Between 2015 and 2022, the UN General Assembly adopted no less than 140 resolutions condemning Israel, as compared with a total of 68 resolutions condemning all other countries combined, but the UN failed to take any significant steps to enforce them, and Israel has simply ignored them. In December, a total of 153 out of 193 UN member countries voted for a resolution calling for a “ceasefire” in Gaza, with only 10 countries opposed. But that resolution served to slow neither Israel’s genocidal operations nor the flow of massively destructive weapons to Israel from the United States.
For its part, the ICJ, which consists of 15 judges elected by the General Assembly, does not have any mechanism for enforcing its decisions directly.
Regardless of the ultimate outcome of these proceedings—and regardless of the motives of the South African government and the other capitalist governments endorsing the complaint, which are doing so for their own cynical and contingent political reasons—the significance of the complaint to the ICJ lies in its thorough and objective presentation, in one place, for all the world to read, of a devastating exposure of what is, factually and legally and in every sense of the word, a genocide, in which the Israeli government is fully implicated, together with its imperialist backers, chiefly the United States.

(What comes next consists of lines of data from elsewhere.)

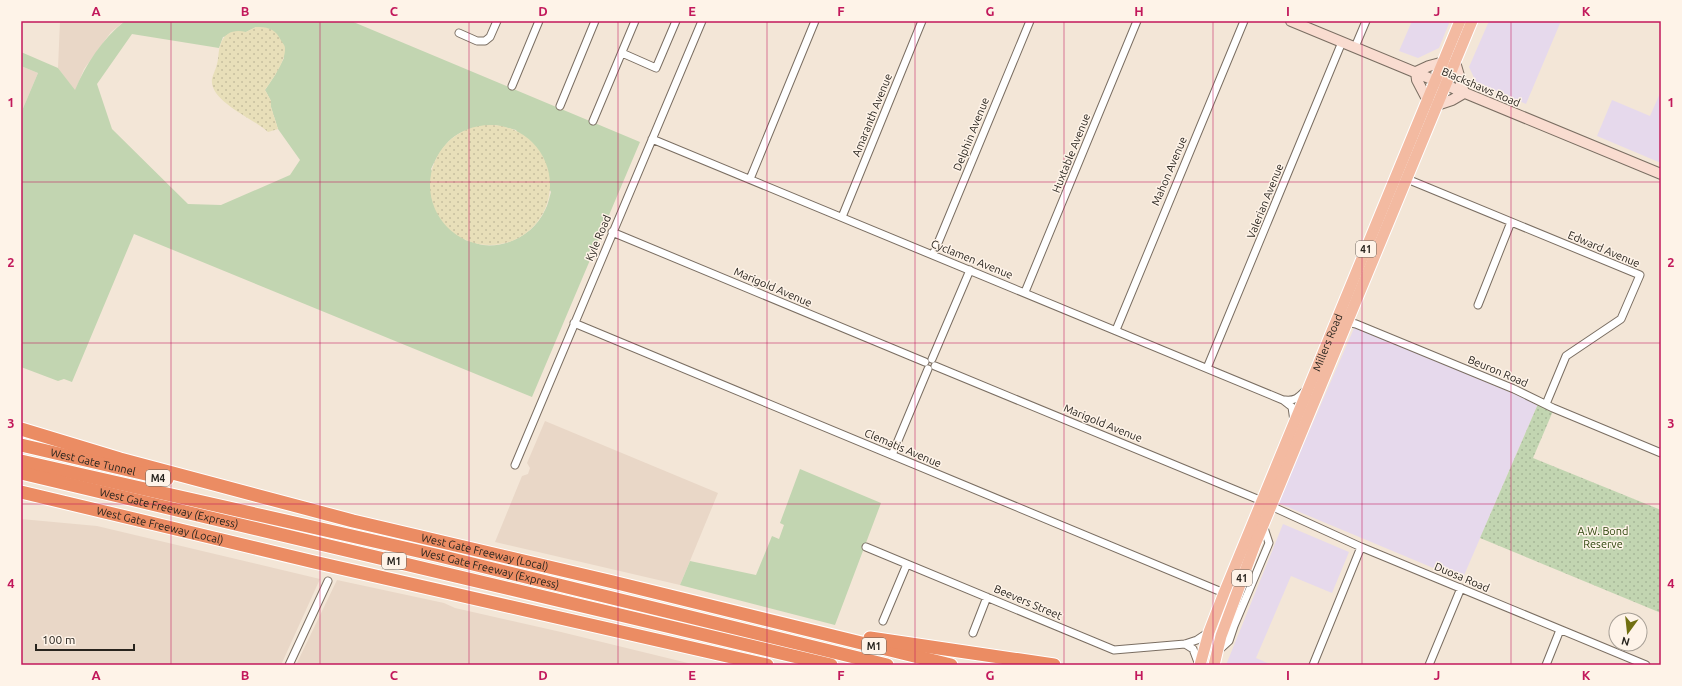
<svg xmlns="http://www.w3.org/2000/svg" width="1682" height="686" font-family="Ubuntu,sans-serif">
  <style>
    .commercial { fill: #e6d9ec }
    .industrial { fill: #e9d7c7 }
    .grass { fill: #c2d5b1; fill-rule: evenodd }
    .sand { fill: url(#sand-dots) }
    .park { fill: url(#park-dots) }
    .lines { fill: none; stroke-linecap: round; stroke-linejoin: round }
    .street-casing { stroke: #7a6e62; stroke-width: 9 }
    .secondary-casing { stroke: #7a6e62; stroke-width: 12 }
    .primary-casing { stroke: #fff; stroke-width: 13 }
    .highway-casing { stroke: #fff; stroke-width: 15 }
    .street { stroke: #fff; stroke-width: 7 }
    .secondary { stroke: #f9dcd0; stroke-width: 10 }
    .primary { stroke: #f3baa1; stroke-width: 11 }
    .highway { stroke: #eb8c63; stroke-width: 13 }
    .grid { fill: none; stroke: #c2185b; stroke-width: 1; stroke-opacity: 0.55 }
    .labels { text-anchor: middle; stroke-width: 3; stroke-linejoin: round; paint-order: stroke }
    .shield { fill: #fef3e8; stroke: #68625b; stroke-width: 1 }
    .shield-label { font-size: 10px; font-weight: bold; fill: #28241e }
    .street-label { font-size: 11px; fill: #28241e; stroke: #fef3e8 }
    .park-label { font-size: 11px; fill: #2c440a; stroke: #fef3e8 }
    .neatline { fill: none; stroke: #c2185b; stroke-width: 1.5 }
    .grid-label { font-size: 13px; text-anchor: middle; font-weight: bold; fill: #c2185b }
  </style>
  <defs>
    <pattern id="sand-dots" width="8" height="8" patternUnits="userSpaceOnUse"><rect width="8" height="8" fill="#e8dfb9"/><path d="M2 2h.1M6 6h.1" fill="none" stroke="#c7bf9f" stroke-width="1.8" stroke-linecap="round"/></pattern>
    <pattern id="park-dots" width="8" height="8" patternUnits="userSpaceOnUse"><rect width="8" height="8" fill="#c2d5b1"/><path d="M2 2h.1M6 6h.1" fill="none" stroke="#a7b798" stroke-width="1.8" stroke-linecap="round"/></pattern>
  </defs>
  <rect width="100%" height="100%" fill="#f3e6d7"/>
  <path class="commercial" d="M1412,21h38l-11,27 -21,10 -19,-7z
    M1489,21h72l-35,83 -50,-22 -7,-15z
    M1661,91v72l-64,-27 15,-36 38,16z
    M1355,326l183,78 -76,176 -184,-77z
    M1283,524l66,28 -17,41 -41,-17 -35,82 16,7h-46z"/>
  <path class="industrial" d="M60,21h65l-14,11 -27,37 -9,22 -17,-23z
    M21,66l17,7 -17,40z
    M545,421l173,72 -38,92 -185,-43 27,-66 6,-2 2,-6 -3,-5z
    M21,519l76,7 223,53 -39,86h-260z
    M337,580l107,23 11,5 106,24 135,33h-400z"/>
  <path class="grass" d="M125,21h226l289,121 -108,255 -398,-163 -62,148 -8,-3 -6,2 -37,-14v-254l17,-40 -17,-7v-14l37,16 17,22c11,-26 27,-51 50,-69zM256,27l28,31 -9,17 -10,15 6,11v6l7,22 22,31 -10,15 -69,30 -33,-1 -76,-75 -15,-45 35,-50 87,14 4,-11 23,-5zM495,125l21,5 35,62c-2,6 -3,13 -6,18 -10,23 -37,38 -62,35 -6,-1 -12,-4 -18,-5l-34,-71c16,-33 28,-41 64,-44z
    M800,469l81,34 -46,122 -155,-40 10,-24 66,14 16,-39 7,3 5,-14 -4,-2z"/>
  <path class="sand" d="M256,27c10,0 18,1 23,10 2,4 6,8 6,11 1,13 -13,32 -20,42l6,11v6l7,22 -10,3c-15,-14 -59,-31 -56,-53 1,-5 4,-10 5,-15 2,-7 1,-14 4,-21 4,-11 14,-14 25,-11z
    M430 185a60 60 0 1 1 120 0a60 60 0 1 1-120 0Z"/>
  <path class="park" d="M1538,404l15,7 -20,47 128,52v103l-181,-75z"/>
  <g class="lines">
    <defs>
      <path id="street" d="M459,33l18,8h8l5,-4 7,-16
        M1355,47l11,-26
        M622,53l34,15 20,-47
        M512,86l27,-65
        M560,106l35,-85
        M593,121l42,-100
        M652,139l631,261 9,7 2,14
        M750,179l65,-158
        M1407,179l233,96 -19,44 -55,37 -20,48
        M842,217l80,-196
        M612,232l313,130
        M933,255l97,-234
        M1025,292l112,-271
        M1478,305l33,-83
        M574,323l650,270
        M1344,323l3,-1 9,2 158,65 39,19 108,45
        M1116,330l128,-309
        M932,359l38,-89
        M935,366l327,135
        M1207,368l135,-326
        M1285,400c10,1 13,-2 20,-9
        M892,455l36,-86
        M515,465l187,-444
        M1271,506l90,41 285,118
        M866,547l248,103 71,-6 12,-4 12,-8
        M883,621l24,-57
        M973,633l14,-36
        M1185,644l8,5 6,16
        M1217,652l12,-11 5,-15 35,-83 -6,-18
        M289,665l39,-84
        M1313,665l48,-118
        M1429,665l32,-77
        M1546,665l14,-35"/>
      <path id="secondary" d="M1291,21l370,153
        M1455,62l9,31
        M1416,72l1,8 11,21
        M1416,72l13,-6 15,-4
        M1437,105l15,-5 12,-7"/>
      <g id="primary">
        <path id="s1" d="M1200,665l9,-33 15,-39 236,-572"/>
        <path d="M1214,665l7,-29 33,-89 218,-526"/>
      </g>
      <g id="highway">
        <path id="s2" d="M21,429l99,30 233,62 260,61 338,83"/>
        <path id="s3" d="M21,445l146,34"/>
        <path id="s4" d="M21,461l419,95 447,109"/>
        <path id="s5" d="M21,473l810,192"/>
        <path id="s6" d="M21,492l293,70 453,103"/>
        <path d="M870,638l184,27"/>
      </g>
    </defs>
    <use href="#street" class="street-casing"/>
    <use href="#secondary" class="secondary-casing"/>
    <use href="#primary" class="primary-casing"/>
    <use href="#highway" class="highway-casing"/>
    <use href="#street" class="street"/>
    <use href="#secondary" class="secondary"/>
    <use href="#primary" class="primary"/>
    <use href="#highway" class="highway"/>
  </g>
  <path class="grid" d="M171,21v644M320,21v644M469,21v644M618,21v644M767,21v644M915,21v644M1064,21v644M1213,21v644M1362,21v644M1511,21v644M21,182h1640M21,343h1640M21,504h1640"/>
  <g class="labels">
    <g class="shield">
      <rect x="1356" y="241" width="20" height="16" rx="3"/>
      <rect x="146" y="470" width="24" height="16" rx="3"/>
      <rect x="382" y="553" width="24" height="16" rx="3"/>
      <rect x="1232" y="570" width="20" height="16" rx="3"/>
      <rect x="862" y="638" width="24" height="16" rx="3"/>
    </g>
    <g class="shield-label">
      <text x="1366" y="253">41</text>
      <text x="158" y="482">M4</text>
      <text x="394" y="565">M1</text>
      <text x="1242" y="582">41</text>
      <text x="874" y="650">M1</text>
    </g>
    <g class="street-label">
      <text transform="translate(1481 87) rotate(23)" y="4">Blackshaws Road</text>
      <text transform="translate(872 115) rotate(-68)" y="4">Amaranth Avenue</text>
      <text transform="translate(971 134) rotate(-68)" y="4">Delphin Avenue</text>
      <text transform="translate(1071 153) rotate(-68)" y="4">Huxtable Avenue</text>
      <text transform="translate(1169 171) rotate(-67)" y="4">Mahon Avenue</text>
      <text transform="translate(1265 201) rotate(-68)" y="4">Valerian Avenue</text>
      <text transform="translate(598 238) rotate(-67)" y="4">Kyle Road</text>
      <text transform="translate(1604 249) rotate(23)" y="4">Edward Avenue</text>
      <text transform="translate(972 259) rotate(22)" y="4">Cyclamen Avenue</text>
      <text transform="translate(773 287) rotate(23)" y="4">Marigold Avenue</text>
      <text dy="4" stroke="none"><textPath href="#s1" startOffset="347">Millers Road</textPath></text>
      <text transform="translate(1498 371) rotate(23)" y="4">Beuron Road</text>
      <text transform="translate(1103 423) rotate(22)" y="4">Marigold Avenue</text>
      <text transform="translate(903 448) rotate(23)" y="4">Clematis Avenue</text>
      <text dy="4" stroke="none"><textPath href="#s3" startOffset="74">West Gate Tunnel</textPath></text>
      <text dy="4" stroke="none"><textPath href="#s5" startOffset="152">West Gate Freeway (Express)</textPath></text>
      <text dy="4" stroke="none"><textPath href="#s6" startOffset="143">West Gate Freeway (Local)</textPath></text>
      <text dy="4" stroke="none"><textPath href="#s2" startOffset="480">West Gate Freeway (Local)</textPath></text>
      <text dy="4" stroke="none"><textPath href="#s4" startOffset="481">West Gate Freeway (Express)</textPath></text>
      <text transform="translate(1462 577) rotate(23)" y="4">Duosa Road</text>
      <text transform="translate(1028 602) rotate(23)" y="4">Beevers Street</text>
    </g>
    <g class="park-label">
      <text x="1603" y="535">A.W. Bond<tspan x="1603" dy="13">Reserve</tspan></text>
    </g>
  </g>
  <rect width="1682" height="686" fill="none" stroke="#fef3e8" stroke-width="44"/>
  <g transform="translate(1628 632) rotate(195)"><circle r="19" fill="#fef3e8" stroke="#a8a097"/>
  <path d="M0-3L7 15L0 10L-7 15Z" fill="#716f11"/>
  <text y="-6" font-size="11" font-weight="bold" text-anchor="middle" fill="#28241e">N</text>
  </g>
  <path d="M36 644v6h98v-6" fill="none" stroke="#28241e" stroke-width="2"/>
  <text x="42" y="644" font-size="12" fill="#28241e" stroke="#fef3e8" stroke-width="3" paint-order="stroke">100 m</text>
  <rect x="22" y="22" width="1638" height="642" class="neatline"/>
  <g class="grid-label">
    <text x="96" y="16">A</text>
    <text x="245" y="16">B</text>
    <text x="394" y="16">C</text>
    <text x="543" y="16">D</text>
    <text x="692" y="16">E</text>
    <text x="841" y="16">F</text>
    <text x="990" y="16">G</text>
    <text x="1139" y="16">H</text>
    <text x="1288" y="16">I</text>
    <text x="1437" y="16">J</text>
    <text x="1586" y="16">K</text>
    <text x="11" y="107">1</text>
    <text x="1671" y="107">1</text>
    <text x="11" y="267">2</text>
    <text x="1671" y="267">2</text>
    <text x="11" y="428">3</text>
    <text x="1671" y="428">3</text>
    <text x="11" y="588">4</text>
    <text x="1671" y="588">4</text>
    <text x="96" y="680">A</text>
    <text x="245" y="680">B</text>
    <text x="394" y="680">C</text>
    <text x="543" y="680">D</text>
    <text x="692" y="680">E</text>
    <text x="841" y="680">F</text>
    <text x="990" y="680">G</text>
    <text x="1139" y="680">H</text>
    <text x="1288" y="680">I</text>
    <text x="1437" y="680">J</text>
    <text x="1586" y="680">K</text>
  </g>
</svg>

Having appointed itself the “world’s policeman” in the aftermath of the liquidation of the Soviet Union—meddling, invading, sanctioning and bombing its way around the world in the name of “human rights” and a “responsibility to protect”—the world is confronted with the spectacle of an American government that is now defending the perpetrators of genocide in broad daylight as it continues to supply the weapons that are being used to carry it out.

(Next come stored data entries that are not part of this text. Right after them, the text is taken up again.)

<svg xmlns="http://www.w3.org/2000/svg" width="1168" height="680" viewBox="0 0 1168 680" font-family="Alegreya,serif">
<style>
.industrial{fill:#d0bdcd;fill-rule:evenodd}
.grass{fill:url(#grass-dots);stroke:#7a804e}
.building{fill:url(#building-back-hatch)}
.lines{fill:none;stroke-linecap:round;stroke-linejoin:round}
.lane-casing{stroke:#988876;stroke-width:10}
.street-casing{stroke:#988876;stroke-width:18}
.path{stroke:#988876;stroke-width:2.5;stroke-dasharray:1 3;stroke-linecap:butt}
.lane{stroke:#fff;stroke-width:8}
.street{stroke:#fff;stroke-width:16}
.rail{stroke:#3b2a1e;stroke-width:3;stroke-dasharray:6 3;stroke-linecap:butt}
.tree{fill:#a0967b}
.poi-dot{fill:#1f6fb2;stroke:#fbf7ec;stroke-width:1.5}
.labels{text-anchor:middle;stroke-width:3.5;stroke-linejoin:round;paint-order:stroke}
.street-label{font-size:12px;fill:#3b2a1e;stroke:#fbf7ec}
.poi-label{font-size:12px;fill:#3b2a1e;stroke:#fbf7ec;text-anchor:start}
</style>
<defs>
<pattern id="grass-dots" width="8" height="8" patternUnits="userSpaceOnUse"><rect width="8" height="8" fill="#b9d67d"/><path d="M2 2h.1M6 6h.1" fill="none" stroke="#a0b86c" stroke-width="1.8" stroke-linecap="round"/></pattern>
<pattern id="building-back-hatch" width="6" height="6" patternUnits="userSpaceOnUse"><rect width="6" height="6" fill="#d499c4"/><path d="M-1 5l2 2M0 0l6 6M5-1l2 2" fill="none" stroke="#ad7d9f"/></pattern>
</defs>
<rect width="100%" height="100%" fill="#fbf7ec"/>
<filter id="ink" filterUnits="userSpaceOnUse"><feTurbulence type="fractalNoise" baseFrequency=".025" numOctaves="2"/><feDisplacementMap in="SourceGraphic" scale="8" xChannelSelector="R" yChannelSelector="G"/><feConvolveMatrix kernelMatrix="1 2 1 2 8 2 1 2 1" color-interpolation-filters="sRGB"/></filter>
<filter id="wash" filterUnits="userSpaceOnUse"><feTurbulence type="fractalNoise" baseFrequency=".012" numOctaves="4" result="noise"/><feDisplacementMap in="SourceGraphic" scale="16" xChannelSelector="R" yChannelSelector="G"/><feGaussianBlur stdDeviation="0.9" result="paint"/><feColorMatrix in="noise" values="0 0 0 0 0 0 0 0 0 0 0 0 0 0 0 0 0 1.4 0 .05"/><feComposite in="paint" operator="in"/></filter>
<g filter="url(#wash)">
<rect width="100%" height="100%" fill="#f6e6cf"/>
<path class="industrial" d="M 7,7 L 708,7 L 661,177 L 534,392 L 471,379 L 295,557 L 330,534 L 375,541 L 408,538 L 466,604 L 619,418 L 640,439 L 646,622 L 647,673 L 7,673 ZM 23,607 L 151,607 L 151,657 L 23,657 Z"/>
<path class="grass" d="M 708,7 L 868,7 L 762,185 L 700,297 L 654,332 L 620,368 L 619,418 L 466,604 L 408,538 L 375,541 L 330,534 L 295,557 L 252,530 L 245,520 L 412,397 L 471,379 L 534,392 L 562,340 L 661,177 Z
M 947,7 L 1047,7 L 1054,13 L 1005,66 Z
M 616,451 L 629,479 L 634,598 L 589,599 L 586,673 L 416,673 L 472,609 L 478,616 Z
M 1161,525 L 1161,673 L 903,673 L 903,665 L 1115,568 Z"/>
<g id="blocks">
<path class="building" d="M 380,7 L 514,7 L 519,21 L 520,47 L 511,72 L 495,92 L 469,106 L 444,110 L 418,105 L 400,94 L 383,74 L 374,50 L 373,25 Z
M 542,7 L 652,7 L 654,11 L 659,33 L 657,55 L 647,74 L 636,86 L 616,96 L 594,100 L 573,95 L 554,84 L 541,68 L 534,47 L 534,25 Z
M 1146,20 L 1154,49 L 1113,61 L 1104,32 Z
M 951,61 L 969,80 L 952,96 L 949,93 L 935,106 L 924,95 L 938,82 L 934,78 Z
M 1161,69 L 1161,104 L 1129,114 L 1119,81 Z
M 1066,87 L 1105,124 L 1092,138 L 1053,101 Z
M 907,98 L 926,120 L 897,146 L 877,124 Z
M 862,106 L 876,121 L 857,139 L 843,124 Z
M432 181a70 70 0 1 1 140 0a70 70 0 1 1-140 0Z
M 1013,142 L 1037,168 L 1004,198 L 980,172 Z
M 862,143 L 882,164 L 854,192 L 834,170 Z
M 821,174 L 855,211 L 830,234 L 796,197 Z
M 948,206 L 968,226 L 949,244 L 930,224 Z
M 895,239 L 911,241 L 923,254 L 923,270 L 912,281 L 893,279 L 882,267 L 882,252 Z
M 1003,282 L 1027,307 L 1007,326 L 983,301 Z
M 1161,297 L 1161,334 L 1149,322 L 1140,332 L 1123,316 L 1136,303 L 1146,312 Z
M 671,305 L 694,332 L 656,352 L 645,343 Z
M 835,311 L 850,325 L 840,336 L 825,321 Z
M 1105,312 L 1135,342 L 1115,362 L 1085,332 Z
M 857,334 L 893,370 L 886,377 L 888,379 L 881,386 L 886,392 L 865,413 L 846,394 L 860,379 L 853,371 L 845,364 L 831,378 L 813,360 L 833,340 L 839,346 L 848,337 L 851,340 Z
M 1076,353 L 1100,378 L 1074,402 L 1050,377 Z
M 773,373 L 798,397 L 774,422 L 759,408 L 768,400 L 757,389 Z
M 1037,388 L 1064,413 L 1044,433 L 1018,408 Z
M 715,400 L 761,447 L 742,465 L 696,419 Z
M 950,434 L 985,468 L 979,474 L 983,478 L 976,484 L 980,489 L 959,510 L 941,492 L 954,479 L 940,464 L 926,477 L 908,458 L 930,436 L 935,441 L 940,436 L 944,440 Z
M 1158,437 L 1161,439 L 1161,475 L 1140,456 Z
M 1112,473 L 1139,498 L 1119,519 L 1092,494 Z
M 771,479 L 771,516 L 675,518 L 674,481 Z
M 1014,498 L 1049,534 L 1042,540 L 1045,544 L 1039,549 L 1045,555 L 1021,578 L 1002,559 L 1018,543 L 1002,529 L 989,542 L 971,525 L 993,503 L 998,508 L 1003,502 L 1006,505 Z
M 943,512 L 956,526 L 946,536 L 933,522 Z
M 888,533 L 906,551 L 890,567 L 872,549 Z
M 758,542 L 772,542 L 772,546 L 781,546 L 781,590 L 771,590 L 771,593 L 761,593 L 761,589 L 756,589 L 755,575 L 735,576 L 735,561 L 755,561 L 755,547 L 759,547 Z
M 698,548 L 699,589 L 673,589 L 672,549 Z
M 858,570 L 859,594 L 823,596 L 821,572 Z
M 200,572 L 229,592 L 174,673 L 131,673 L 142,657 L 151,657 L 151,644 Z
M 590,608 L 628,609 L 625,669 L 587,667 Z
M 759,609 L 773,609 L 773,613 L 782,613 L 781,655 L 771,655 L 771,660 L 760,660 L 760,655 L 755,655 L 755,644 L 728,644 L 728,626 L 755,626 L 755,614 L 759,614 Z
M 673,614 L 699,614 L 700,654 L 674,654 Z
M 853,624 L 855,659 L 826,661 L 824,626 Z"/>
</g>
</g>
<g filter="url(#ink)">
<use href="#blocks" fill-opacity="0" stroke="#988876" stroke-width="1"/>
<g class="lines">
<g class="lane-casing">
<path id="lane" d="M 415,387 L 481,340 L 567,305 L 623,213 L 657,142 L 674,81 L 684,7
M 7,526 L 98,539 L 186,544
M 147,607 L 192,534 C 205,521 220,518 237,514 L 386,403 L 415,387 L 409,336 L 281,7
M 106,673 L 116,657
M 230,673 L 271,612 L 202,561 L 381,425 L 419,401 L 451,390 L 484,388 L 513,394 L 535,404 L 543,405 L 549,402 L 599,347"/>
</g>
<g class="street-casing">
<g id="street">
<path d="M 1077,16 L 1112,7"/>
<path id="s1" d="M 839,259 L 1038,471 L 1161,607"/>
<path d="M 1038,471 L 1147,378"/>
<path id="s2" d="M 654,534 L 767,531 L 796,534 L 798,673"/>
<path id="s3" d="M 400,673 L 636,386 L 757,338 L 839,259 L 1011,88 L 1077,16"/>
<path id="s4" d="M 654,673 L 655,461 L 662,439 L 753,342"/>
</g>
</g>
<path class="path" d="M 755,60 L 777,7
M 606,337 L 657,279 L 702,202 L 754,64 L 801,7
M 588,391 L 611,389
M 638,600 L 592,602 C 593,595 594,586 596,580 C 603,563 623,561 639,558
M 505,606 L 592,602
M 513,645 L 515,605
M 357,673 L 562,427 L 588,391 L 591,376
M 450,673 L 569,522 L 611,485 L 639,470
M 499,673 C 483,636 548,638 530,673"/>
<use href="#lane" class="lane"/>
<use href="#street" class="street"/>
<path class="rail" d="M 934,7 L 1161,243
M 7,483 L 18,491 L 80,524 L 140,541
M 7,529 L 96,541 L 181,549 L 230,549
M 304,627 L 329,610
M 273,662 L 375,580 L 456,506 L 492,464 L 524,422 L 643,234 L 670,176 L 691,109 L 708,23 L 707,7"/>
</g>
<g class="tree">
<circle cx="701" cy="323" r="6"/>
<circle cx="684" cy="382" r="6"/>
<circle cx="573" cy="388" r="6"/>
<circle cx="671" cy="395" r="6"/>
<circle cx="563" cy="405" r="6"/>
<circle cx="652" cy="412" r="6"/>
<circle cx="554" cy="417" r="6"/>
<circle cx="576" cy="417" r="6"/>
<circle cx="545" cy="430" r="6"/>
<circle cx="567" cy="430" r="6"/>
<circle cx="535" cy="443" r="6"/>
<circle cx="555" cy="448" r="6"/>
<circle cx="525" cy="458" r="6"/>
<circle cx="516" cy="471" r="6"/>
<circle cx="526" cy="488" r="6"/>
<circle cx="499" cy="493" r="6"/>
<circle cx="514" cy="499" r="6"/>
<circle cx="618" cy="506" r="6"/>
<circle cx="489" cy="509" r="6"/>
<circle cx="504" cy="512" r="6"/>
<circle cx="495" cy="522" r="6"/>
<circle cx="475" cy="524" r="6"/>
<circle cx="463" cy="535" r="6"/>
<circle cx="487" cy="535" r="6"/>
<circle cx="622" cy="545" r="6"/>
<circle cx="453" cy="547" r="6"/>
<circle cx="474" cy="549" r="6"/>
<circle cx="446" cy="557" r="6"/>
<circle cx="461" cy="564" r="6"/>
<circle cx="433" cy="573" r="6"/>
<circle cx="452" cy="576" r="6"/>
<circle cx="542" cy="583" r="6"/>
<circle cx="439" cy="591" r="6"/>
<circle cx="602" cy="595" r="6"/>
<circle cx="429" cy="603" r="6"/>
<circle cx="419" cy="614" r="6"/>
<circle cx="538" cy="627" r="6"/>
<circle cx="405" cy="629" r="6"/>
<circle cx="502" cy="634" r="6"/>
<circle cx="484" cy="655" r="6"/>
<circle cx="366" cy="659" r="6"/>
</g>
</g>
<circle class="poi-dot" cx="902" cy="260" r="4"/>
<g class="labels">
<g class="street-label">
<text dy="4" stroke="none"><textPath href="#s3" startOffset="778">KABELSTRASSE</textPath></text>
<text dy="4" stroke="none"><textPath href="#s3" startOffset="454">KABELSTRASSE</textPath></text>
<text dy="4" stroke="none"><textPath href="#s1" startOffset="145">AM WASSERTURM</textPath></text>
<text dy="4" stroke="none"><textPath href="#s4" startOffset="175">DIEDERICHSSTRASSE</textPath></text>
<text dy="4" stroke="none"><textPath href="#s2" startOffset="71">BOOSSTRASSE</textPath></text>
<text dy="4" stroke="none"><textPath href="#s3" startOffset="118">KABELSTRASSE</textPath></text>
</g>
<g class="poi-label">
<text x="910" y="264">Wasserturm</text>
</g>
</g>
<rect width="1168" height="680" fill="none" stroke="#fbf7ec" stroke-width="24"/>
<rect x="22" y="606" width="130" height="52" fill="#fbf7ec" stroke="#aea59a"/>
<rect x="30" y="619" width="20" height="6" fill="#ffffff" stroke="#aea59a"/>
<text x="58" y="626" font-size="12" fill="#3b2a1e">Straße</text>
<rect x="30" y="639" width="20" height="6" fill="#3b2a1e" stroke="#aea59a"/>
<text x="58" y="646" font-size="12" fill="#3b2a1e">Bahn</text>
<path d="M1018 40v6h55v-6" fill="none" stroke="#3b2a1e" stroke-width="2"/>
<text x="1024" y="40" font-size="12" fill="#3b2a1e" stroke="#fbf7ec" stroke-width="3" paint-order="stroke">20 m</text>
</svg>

The exposure of the fraud of “human rights imperialism,” as reflected in the Gaza genocide and in the case being presented in the ICJ, is itself a reflection of the crisis of world capitalism. Unable to overcome its internal contradictions within a capitalist framework, that system is staggering back upon the most horrific forms of barbarism of the last century. In this context, the Gaza genocide, for all its criminality, is only a foretaste of the horrors to come if these contradictions are not addressed and resolved.